- _Skeletal landmark data_
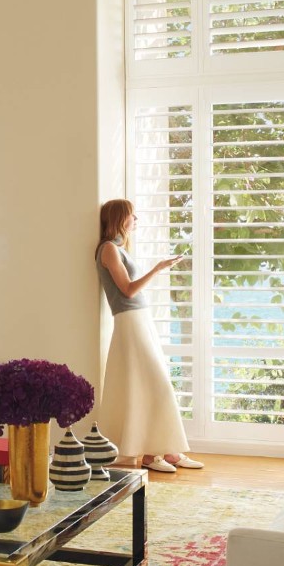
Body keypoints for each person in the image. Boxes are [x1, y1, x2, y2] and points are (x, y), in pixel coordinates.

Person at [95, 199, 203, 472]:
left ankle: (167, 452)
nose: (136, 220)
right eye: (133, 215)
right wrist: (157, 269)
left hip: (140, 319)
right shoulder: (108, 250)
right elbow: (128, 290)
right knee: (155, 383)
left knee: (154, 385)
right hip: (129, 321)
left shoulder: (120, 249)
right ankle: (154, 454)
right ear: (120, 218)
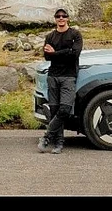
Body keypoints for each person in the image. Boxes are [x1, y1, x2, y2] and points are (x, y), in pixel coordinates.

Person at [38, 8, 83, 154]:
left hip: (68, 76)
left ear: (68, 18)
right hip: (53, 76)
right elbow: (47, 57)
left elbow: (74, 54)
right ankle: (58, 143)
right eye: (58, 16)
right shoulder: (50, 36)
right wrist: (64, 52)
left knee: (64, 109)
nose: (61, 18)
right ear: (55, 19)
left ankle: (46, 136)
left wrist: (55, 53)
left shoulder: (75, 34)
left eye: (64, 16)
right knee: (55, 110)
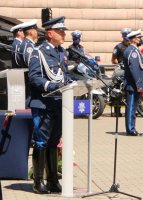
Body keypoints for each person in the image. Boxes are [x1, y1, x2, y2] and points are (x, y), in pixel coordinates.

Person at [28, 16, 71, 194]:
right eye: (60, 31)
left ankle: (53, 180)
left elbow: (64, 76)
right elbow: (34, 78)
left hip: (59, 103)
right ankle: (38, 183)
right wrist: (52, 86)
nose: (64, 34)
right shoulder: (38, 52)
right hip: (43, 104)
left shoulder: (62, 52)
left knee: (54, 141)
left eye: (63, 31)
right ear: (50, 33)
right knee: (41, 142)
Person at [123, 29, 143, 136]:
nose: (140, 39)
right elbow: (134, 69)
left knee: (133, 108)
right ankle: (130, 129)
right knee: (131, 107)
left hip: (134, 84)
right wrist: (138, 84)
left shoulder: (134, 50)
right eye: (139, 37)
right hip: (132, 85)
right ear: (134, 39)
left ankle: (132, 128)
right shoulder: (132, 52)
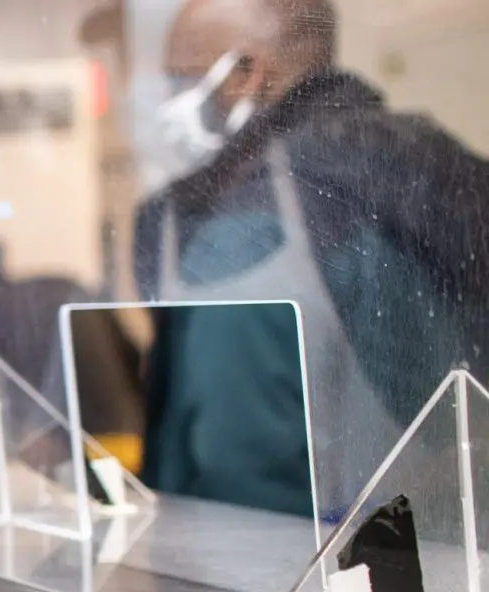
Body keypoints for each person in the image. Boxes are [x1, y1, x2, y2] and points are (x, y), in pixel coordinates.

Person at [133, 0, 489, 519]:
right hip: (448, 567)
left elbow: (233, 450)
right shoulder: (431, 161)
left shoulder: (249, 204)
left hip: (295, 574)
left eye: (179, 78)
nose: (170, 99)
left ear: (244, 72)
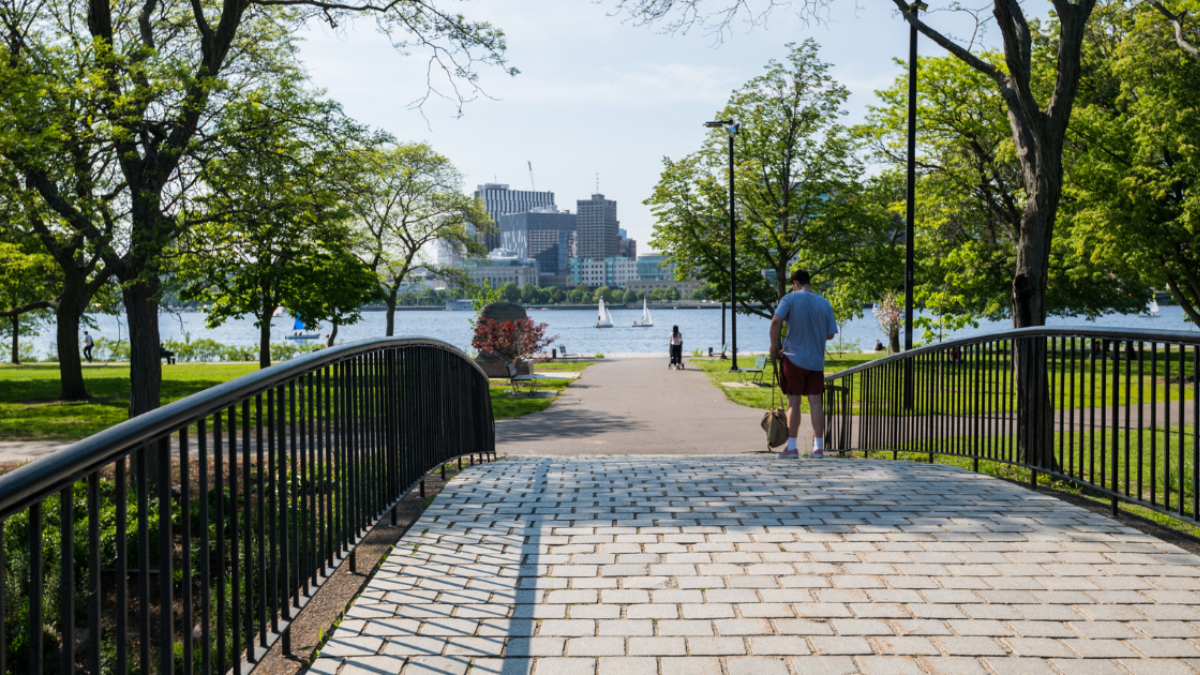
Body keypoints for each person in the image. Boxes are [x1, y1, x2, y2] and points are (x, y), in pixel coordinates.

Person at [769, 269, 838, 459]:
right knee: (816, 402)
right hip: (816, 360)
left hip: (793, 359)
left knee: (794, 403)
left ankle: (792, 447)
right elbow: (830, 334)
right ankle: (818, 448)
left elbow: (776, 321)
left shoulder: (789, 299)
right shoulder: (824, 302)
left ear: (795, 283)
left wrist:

- _WHAT YOU NEED TO DO_
Please retype the records above exactly, leaving every image out.

- _OUTPUT OF THE TASK_
Body keypoints for each person in the image. Boxes are [x1, y1, x2, y2] and points are (x, y), in pixel coordinates.

Person at [95, 199, 203, 472]:
left ankle: (167, 452)
nose: (136, 220)
right eye: (133, 215)
right wrist: (157, 269)
left hip: (140, 319)
right shoulder: (108, 250)
right elbow: (128, 290)
right knee: (155, 383)
left knee: (154, 385)
right hip: (129, 321)
left shoulder: (120, 249)
right ankle: (154, 454)
right ear: (120, 218)
Body keypoints for each person in the image. Boxes are [x1, y1, x2, y2] and points are (x, y), in pixel coordinates.

Person at [38, 8, 83, 154]:
left hip: (68, 76)
left ear: (68, 18)
right hip: (53, 76)
right elbow: (47, 57)
left elbow: (74, 54)
right ankle: (58, 143)
right eye: (58, 16)
right shoulder: (50, 36)
right wrist: (64, 52)
left knee: (64, 109)
nose: (61, 18)
right ear: (55, 19)
left ankle: (46, 136)
left wrist: (55, 53)
left shoulder: (75, 34)
left eye: (64, 16)
right knee: (55, 110)
Body keypoints for each person in the image. Boxes are [x1, y1, x2, y2] and points are (x, y), in pixel coordinates.

Person at [28, 16, 71, 194]:
right eye: (60, 31)
left ankle: (53, 180)
left elbow: (64, 76)
right elbow: (34, 78)
left hip: (59, 103)
right ankle: (38, 183)
right wrist: (52, 86)
nose: (64, 34)
right shoulder: (38, 52)
right hip: (43, 104)
left shoulder: (62, 52)
left knee: (54, 141)
left eye: (63, 31)
right ear: (50, 33)
right knee: (41, 142)
Person at [123, 29, 143, 136]:
nose: (140, 39)
right elbow: (134, 69)
left knee: (133, 108)
right ankle: (130, 129)
right knee: (131, 107)
left hip: (134, 84)
right wrist: (138, 84)
left shoulder: (134, 50)
right eye: (139, 37)
right hip: (132, 85)
right ear: (134, 39)
left ankle: (132, 128)
right shoulder: (132, 52)
Body keypoints for each person in the image. Boxes are [x1, y1, x2, y2] and points are (x, y), in pixel coordinates.

Person at [133, 0, 489, 519]:
right hip: (448, 567)
left elbow: (233, 450)
right shoulder: (431, 161)
left shoulder: (249, 204)
left hip: (295, 574)
left eye: (179, 78)
nose: (170, 99)
left ear: (244, 72)
Body keypoints for each person in the image. Boxes are [x1, y1, x2, y2] and points are (x, y), in pixel coordinates.

Person at [769, 269, 838, 459]:
right knee: (816, 402)
right hip: (816, 360)
left hip: (793, 359)
left knee: (794, 403)
left ankle: (792, 447)
right elbow: (830, 334)
right ankle: (818, 448)
left elbow: (776, 321)
left shoulder: (789, 299)
right shoulder: (824, 302)
left ear: (795, 283)
left wrist:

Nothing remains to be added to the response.